I have first learned about XMPP (more commonly known as Jabber then) during my last years in the uni. I was using ICQ and a few local web based chat sites. I think i was just looking for various IM clients for ICQ when i stumbled upon Jabber and tried to install and run something and didn’t understand how it works.

A few years later after graduating i have started at my first IT job and one of my first tasks was to setup an internal IM system for employees (with an emphasis being that it shouldn’t cost anything). I just did a Google search for a chat software. Found a few standalone projects, some commercial ones and then Jabber came up. And i thought i have heard about it. I think i have tried to install ejabberd or some other server and couldn’t make it work. Then, i have found Jive Software site and its new product Jive Messenger server. Started asking questions on the forums, getting responses from founders and developers. Even participating in weekly group chats with them (remember those?:slight_smile: ). It was an easy choice to go with this product and actually it was a more hard decision to decide on a client (Spark didn’t exist yet then). I remember trying around 10 of them. Many do not exist anymore. Settled on Exodus back then.

So, my server started in 2005 (January or so).
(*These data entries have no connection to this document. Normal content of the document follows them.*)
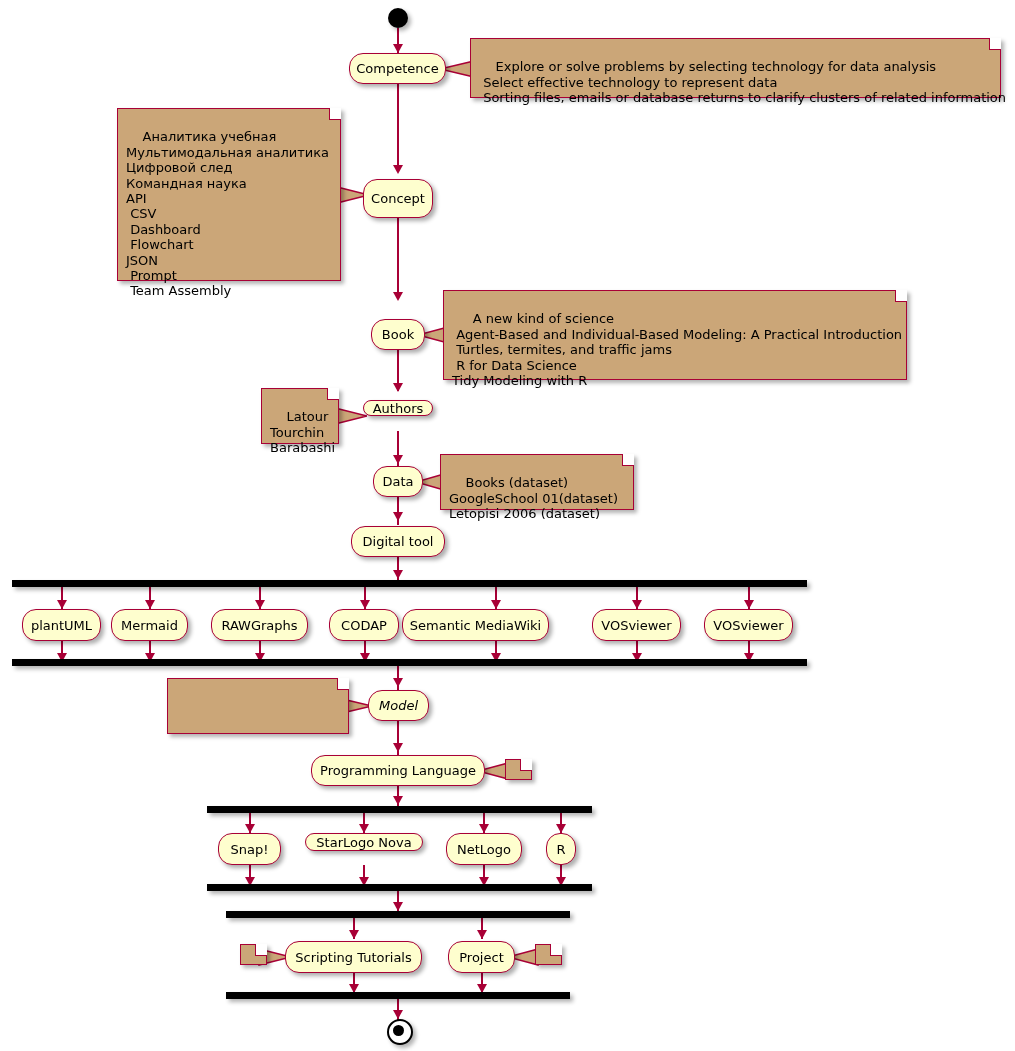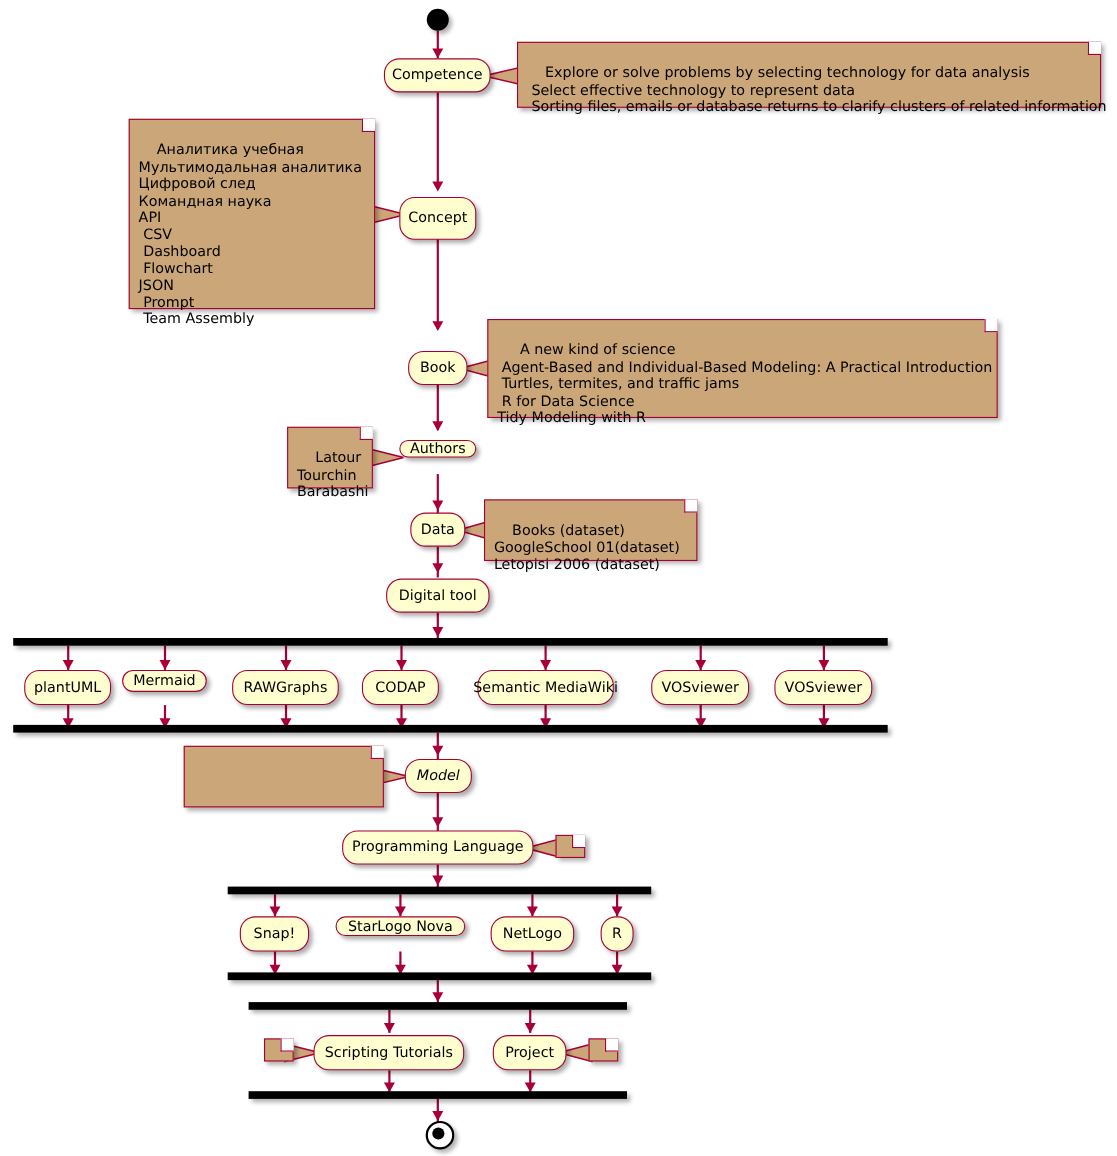--- a/index.html
+++ b/index.html
@@ -227,30 +227,30 @@
   <div class="vline" style="left:495px; top:587px; height:22px;"></div>
   <div class="arrowhead" style="left:491px; top:600px;"></div>
   <div class="vline" style="left:636px; top:587px; height:22px;"></div>
   <div class="arrowhead" style="left:632px; top:600px;"></div>
   <div class="vline" style="left:748px; top:587px; height:22px;"></div>
   <div class="arrowhead" style="left:744px; top:600px;"></div>
 
   <div class="node" style="left:22px;  top:609px; width:79px;  height:32px;">
     <span>plantUML</span>
     </div>
-  <div class="node" style="left:111px; top:609px; width:77px;  height:20px;">
+  <div class="node" style="left:111px; top:609px; width:77px;  height:32px;">
     <span>Mermaid</span>
     </div>
   <div class="node" style="left:211px; top:609px; width:97px;  height:32px;">
     <span>RAWGraphs</span>
     </div>
   <div class="node" style="left:329px; top:609px; width:70px;  height:32px;">
     <span>CODAP</span>
     </div>
-  <div class="node" style="left:434px; top:609px; width:124px; height:32px;">
+  <div class="node" style="left:402px; top:609px; width:147px; height:32px;">
     <span>Semantic MediaWiki</span>
     </div>
   <div class="node" style="left:592px; top:609px; width:89px;  height:32px;">
     <span>VOSviewer</span>
     </div>
   <div class="node" style="left:704px; top:609px; width:89px;  height:32px;">
     <span>VOSviewer</span>
     </div>
 
   <div class="vline" style="left:61px;  top:641px; height:22px;"></div>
Jive Messenger, version unknown, running on an old junky IBM PC with Pentium something and 16 MB of memory. Arch Linux in CLI mode for OS. I have learned the most about Linux in those few years running this server, figuring out system configs, updates, having to revive it a few times after faulty updates or my mistakes (with 2005 Google and brute force).

I think i have moved it to another oldish tower PC before eventually moving it to a VM, probably around 2008 or so. And maybe around 2015 moving it to Windows Server OS. I remember having weird Java issues in Linux VM and decided to give it a go on Windows. Also, 99% of our servers were Windows based and my co-workers were more familiar with it.

Also, around that time we started evaluating other clients. Personally, i was using Spark (first known as Jive Communicator) for years already. And at that time i have also started managing this project. Mostly approving submissions from contributors, testing changes, providing support in the forums. Even fixed a few minor things in the code and added a few smaller features (not being a developer actually). I have suggested Spark at my company, but we first evaluated a few other apps like Gajim and Psi. Most people liked Spark, so we switched to it.

It was a good run up until 2017 summer, i think. When management decided it is time to switch to Skype (Teams eventually). It was a bittersweet moment when i had to power off the server and remove Spark from all machines. My first complex IT project on a first job. Running for 12 years. And also participating in this community, getting involved with projects. It is a fond memory :heart: And it also helped me build a lot of IT skills i am still using to this day.